» **WORK TO COMPLETE**
Everything in the data must be repeated exactly, apart from the pictures, which are left out.

(DATASET CONTENT Opens)

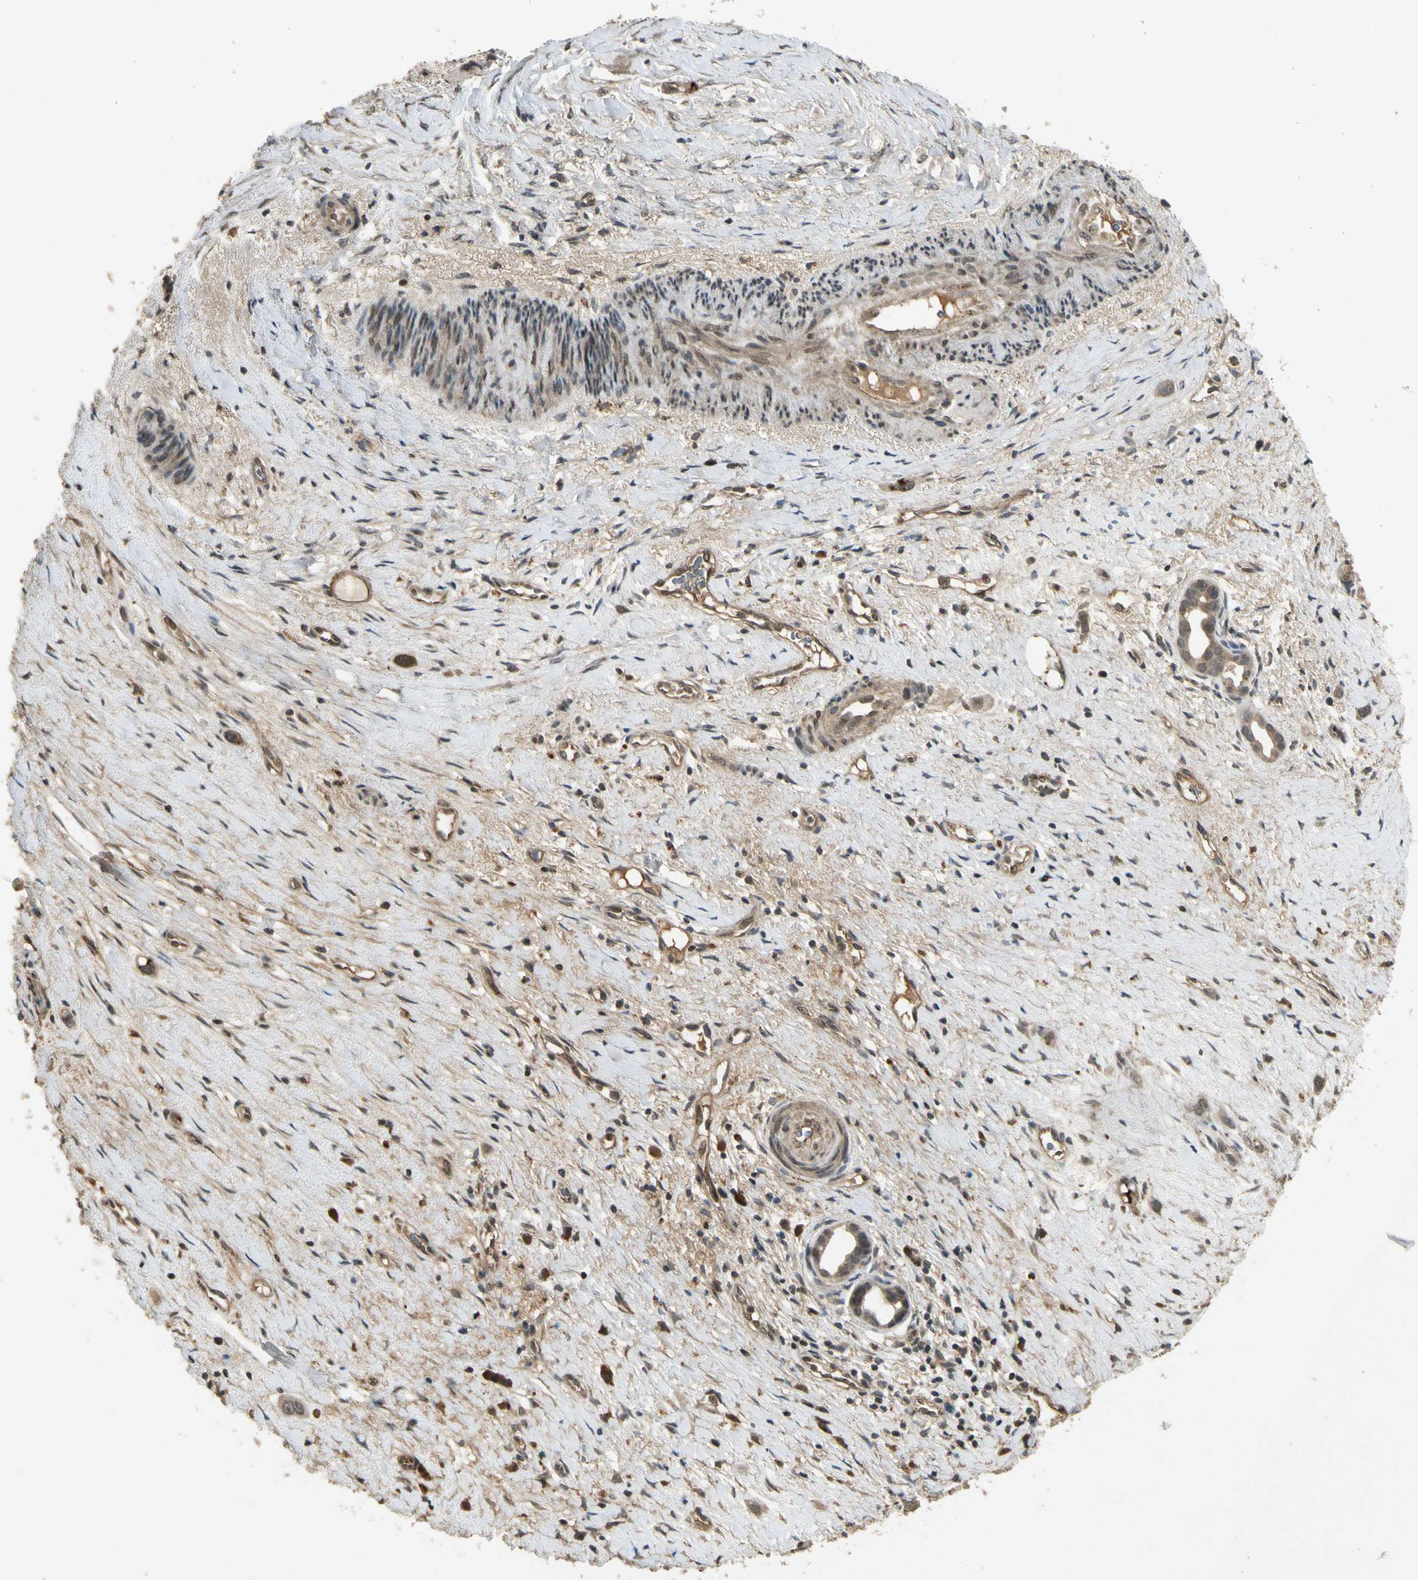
{"staining": {"intensity": "moderate", "quantity": ">75%", "location": "nuclear"}, "tissue": "liver cancer", "cell_type": "Tumor cells", "image_type": "cancer", "snomed": [{"axis": "morphology", "description": "Cholangiocarcinoma"}, {"axis": "topography", "description": "Liver"}], "caption": "Cholangiocarcinoma (liver) was stained to show a protein in brown. There is medium levels of moderate nuclear expression in approximately >75% of tumor cells.", "gene": "GMEB2", "patient": {"sex": "female", "age": 65}}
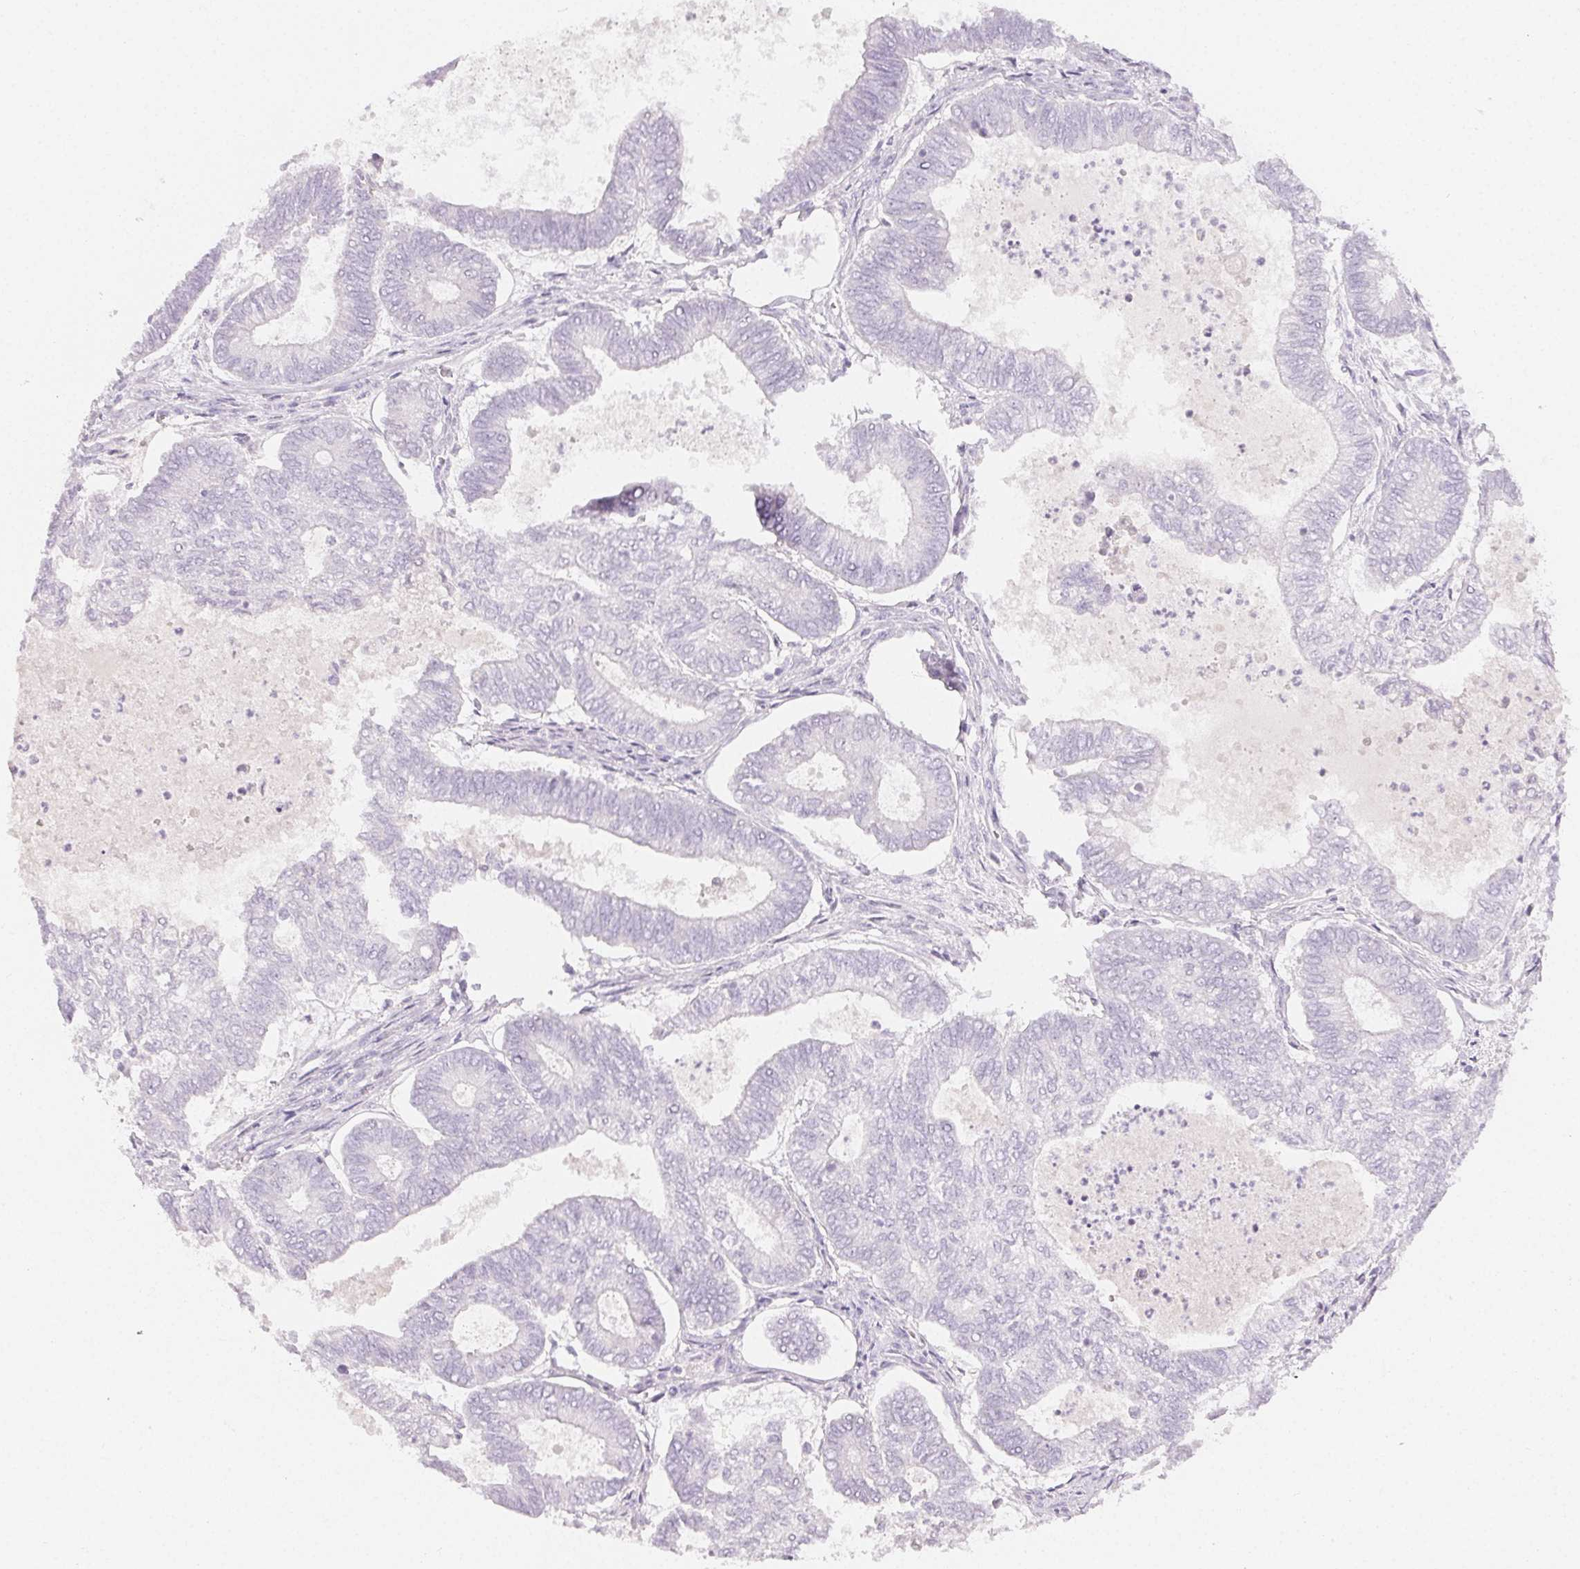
{"staining": {"intensity": "negative", "quantity": "none", "location": "none"}, "tissue": "ovarian cancer", "cell_type": "Tumor cells", "image_type": "cancer", "snomed": [{"axis": "morphology", "description": "Carcinoma, endometroid"}, {"axis": "topography", "description": "Ovary"}], "caption": "This micrograph is of ovarian cancer (endometroid carcinoma) stained with IHC to label a protein in brown with the nuclei are counter-stained blue. There is no positivity in tumor cells.", "gene": "MIOX", "patient": {"sex": "female", "age": 64}}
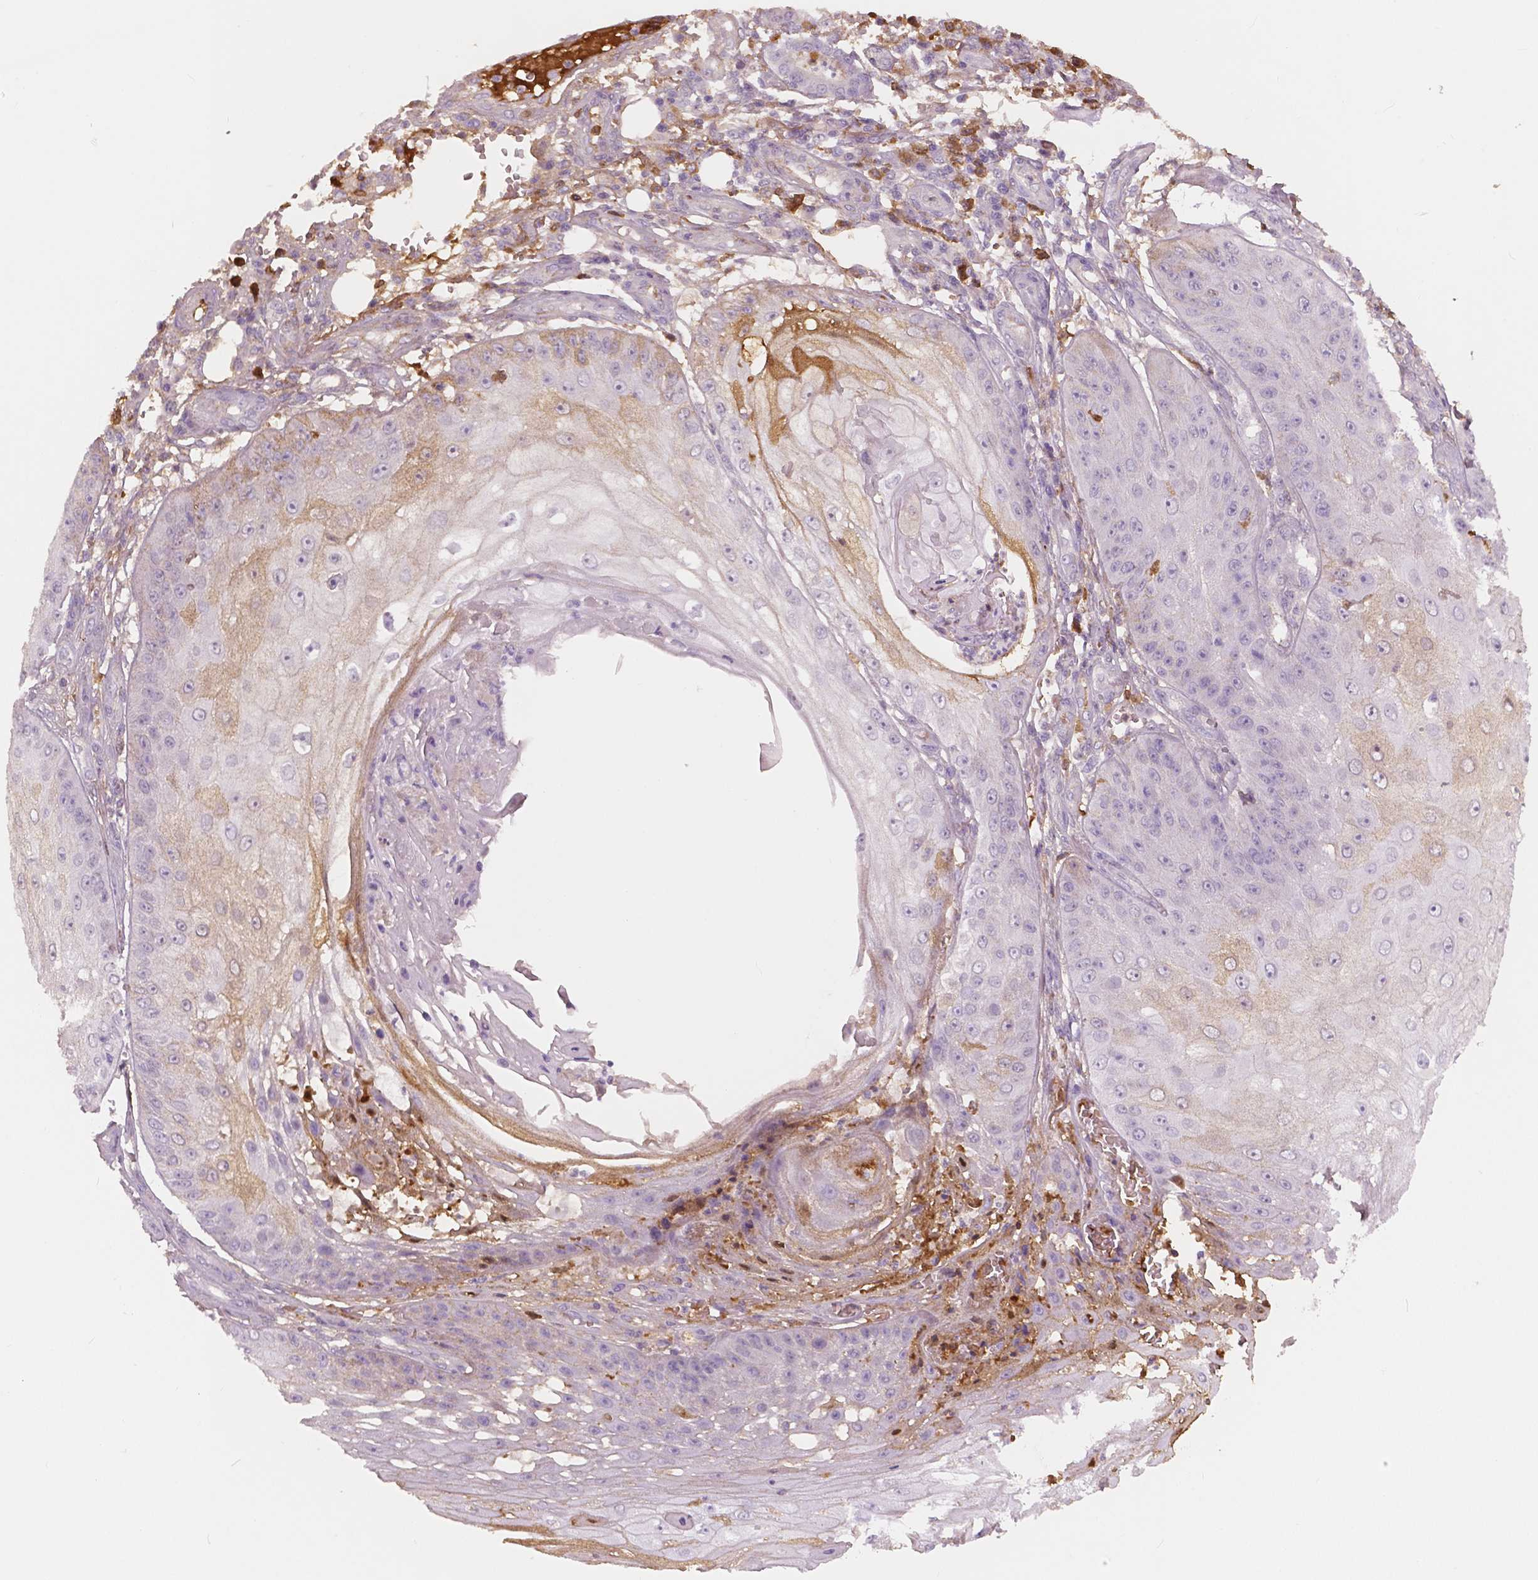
{"staining": {"intensity": "negative", "quantity": "none", "location": "none"}, "tissue": "skin cancer", "cell_type": "Tumor cells", "image_type": "cancer", "snomed": [{"axis": "morphology", "description": "Squamous cell carcinoma, NOS"}, {"axis": "topography", "description": "Skin"}], "caption": "Skin squamous cell carcinoma stained for a protein using immunohistochemistry (IHC) demonstrates no staining tumor cells.", "gene": "APOA4", "patient": {"sex": "male", "age": 70}}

(DATASET CONTENT Closes)

» **REPLY**
{"staining": {"intensity": "moderate", "quantity": ">75%", "location": "nuclear"}, "tissue": "liver cancer", "cell_type": "Tumor cells", "image_type": "cancer", "snomed": [{"axis": "morphology", "description": "Cholangiocarcinoma"}, {"axis": "topography", "description": "Liver"}], "caption": "Cholangiocarcinoma (liver) was stained to show a protein in brown. There is medium levels of moderate nuclear expression in approximately >75% of tumor cells.", "gene": "GMEB2", "patient": {"sex": "female", "age": 65}}
{"staining": {"intensity": "negative", "quantity": "none", "location": "none"}, "tissue": "ovarian cancer", "cell_type": "Tumor cells", "image_type": "cancer", "snomed": [{"axis": "morphology", "description": "Carcinoma, endometroid"}, {"axis": "topography", "description": "Ovary"}], "caption": "This micrograph is of ovarian cancer (endometroid carcinoma) stained with IHC to label a protein in brown with the nuclei are counter-stained blue. There is no positivity in tumor cells.", "gene": "MIOX", "patient": {"sex": "female", "age": 64}}
{"staining": {"intensity": "negative", "quantity": "none", "location": "none"}, "tissue": "skin cancer", "cell_type": "Tumor cells", "image_type": "cancer", "snomed": [{"axis": "morphology", "description": "Squamous cell carcinoma, NOS"}, {"axis": "topography", "description": "Skin"}], "caption": "Skin squamous cell carcinoma stained for a protein using immunohistochemistry (IHC) demonstrates no staining tumor cells.", "gene": "APOA4", "patient": {"sex": "male", "age": 70}}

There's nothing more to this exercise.